OLG Frankfurt a.M. legt EuGH Fragen zum Widerrufsrecht beim Kilometerleasing vor
OLG Frankfurt a.M. v. 22.9.2021 - 17 U 42/20Der Kläger leaste bei der Beklagten einen Neuwagen. Die Laufzeit des Vertrages betrug 48 Monate. Es war kein ordentliches Kündigungsrecht vorgesehen. Der Kläger sollte ein monatliches Entgelt zahlen. Die Beklagte räumte ihm eine Kaufoption zum regulären Vertragsende ein. Es bestand keine Abnahmeverpflichtung des Klägers. Der Vertrag enthielt eine Regelung über die Laufleistung während der Leasingzeit, wobei für Minderkilometer seitens der Beklagten ein Ausgleich gezahlt werden sollte, während bei Mehrkilometern seitens der Kläger eine Vergütung zahlen sollte. Das kalkulatorische Risiko für den Wert des Fahrzeugs bei Vertragsende trug die Beklagte. Der Vertrag wurde unter ausschließlicher Verwendung von Fernkommunikationsmitteln geschlossen (sog. Fernabsatzvertrag).
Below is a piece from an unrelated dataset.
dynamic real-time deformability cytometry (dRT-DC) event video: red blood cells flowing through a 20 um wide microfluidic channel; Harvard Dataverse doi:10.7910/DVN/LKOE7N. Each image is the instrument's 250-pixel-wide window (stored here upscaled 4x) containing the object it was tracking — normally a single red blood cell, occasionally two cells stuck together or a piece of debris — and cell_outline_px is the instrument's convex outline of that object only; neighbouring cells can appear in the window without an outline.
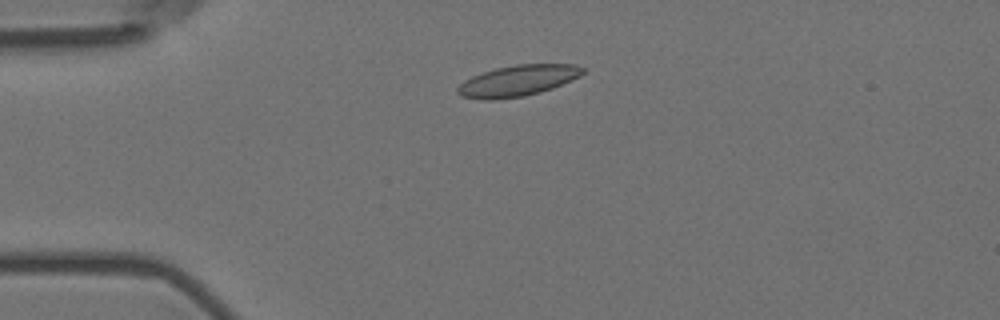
{"species": "Egyptian fruit bat (a non-hibernating species)", "species_latin": "Rousettus aegyptiacus", "temperature_condition": "room temperature", "stored_images_in_passage": 3, "camera_frame_rate_fps": 3000, "um_per_image_px": 0.085, "animal": {"sex": "female"}, "frame": {"image": 1, "passage_image": 2, "time_ms": 0.333, "image_size_px": [1000, 320], "cell_outline_px": [[588, 68], [580, 76], [572, 80], [552, 88], [540, 92], [524, 96], [492, 100], [484, 100], [460, 96], [456, 92], [456, 88], [464, 80], [472, 76], [496, 68], [516, 64], [576, 64]], "centroid_in_image_um": [44.02, 6.85], "position_along_channel_um": 41.0, "area_um2": 22.77}}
Der Kläger hat seine Vertragserklärung widerrufen und verlangt mit der Klage die Rückabwicklung des Leasingvertrages. Das LG hat die Klage abgewiesen. Das OLG hat nunmehr das Berufungsverfahren ausgesetzt und gemäß Art. 267 Abs. 1, Abs. 2 AEUV dem EuGH Fragen zum Ausschluss und der Befristung eines fernabsatzrechtlichen Widerrufsrechts zur Vorabentscheidung vorgelegt. Der Beschluss ist nicht anfechtbar.
Die Vorlagefragen lauten:
- Stellen Kraftfahrzeug-Leasingverträge mit einem Verbraucher mit Kilometerabrechnung mit einer Laufzeit von 48 Monaten Dienstleistungen in dem Bereich "Mietwagen" dar und unterfallen sie deshalb dem Ausnahmetatbestand für ein fernabsatzrechtliches Widerrufsrecht gem. Art. 16 lit. l) RL 2001/83/EU?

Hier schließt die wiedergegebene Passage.